Court-packing may become a crucial issue for Biden in the midterms, experts claim

Although President Joe Biden may have managed to dodge the issue of packing the Supreme Court by appointing a commission to study the issue, some experts say his time may be running out to avoid taking a stand on so-called “court reform” one way or the other, The Hill reports. 

Professor of jurisprudence and history at Yale University, Samuel Moyn, said adding justices to the Supreme Court is the current favorite policy objective of progressives, and that if the Supreme Court rules to limit or overturn Roe v. Wade, the pressure will become much more intense.

The commission ended up being non-conclusive, which does not help Biden much in making a decision on what avenue to pursue.

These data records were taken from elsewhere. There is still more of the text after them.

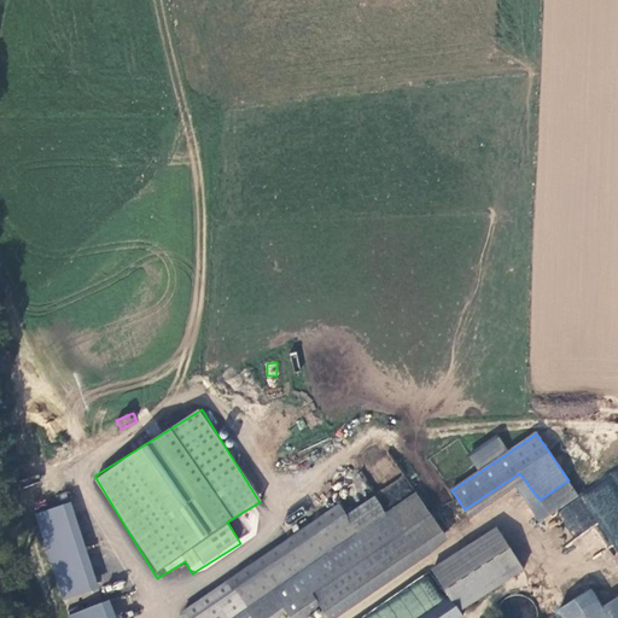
[(471,459),(479,472),(508,453),(499,439),(471,459)]
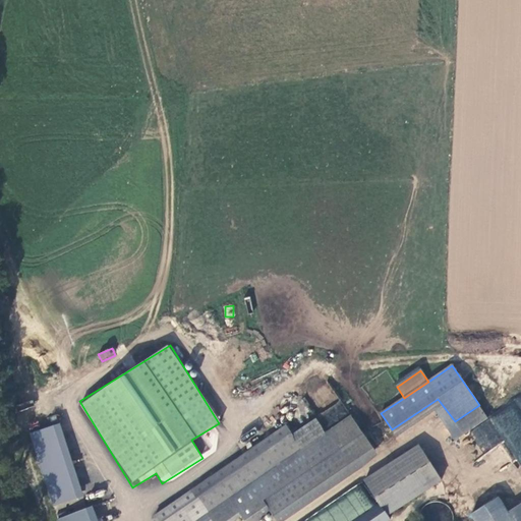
[(520,395),(468,430),(483,454),(503,442),(520,469),(520,395)]
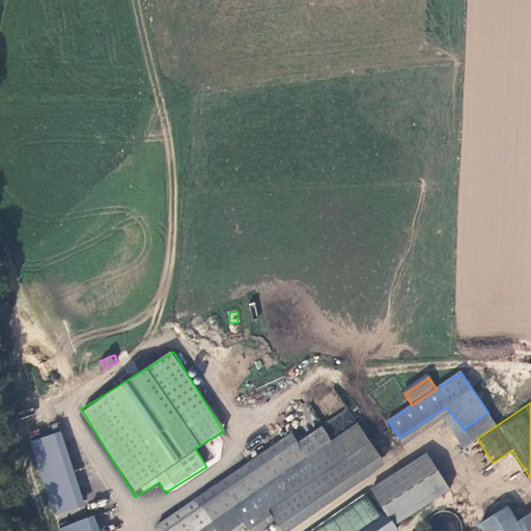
[(336,431),(354,420),(347,410),(330,421),(336,431)]
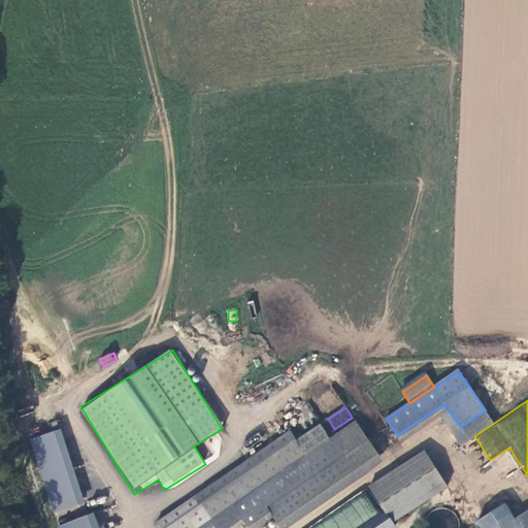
[(198,527),(237,527),(244,524),(248,527),(262,527),(275,520),(279,526),(380,457),(378,455),(355,421),(329,438),(305,455),(199,527),(198,527)]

The left has been up in arms about the conservative makeup of the Supreme Court since taking control of the House, Senate and presidency in January. It is the only thing that can curtail their power (other than a few moderate Democrat senators, apparently).

Another Manchin obstruction?

Speaking of moderate Democrat senators, Biden would need to convince Sen. Joe Manchin (D-WV) to go along with court-packing for it to pass legislatively, and Manchin has previously indicated that while he may be open to some reform of the court, he doesn’t favor adding justices to the high court outright.

Term limits for Supreme Court justices is another proposal that splits the difference between adding justices and allowing the court to remain as it is.

The current 6–3 conservative majority may take years to shift back in a Democrat direction, which means a check on Democrat’s power that they don’t want or think they can afford.

The midterm elections in 2022 will likely mean the end of the Democratic monopoly on the current majority of power in Congress, so the window is rapidly closing on making changes to the court.

“Growing support”

“The growing support for court expansion — with more than 10 times as many lawmakers signing on as when the commission started its work — may begin to create a new political reality that Biden will have a hard time ignoring altogether,” Moyn said. “And everyone knows that if the Supreme Court overrules Roe v. Wade, Biden’s own party or a popular outcry may force him to act.”

In the year since he has been in office, Biden has largely gone along with the progressive policy agenda espoused by the party’s radicals, so it would not be a surprise to see that happen again with court-packing.

The showdown could cause some support to shift back toward Democrats as the midterms near.

Currently, Republicans hold at least a six-to-nine point advantage over Democrats in the generic congressional ballot–a highly unusual situation a year before a midterm election.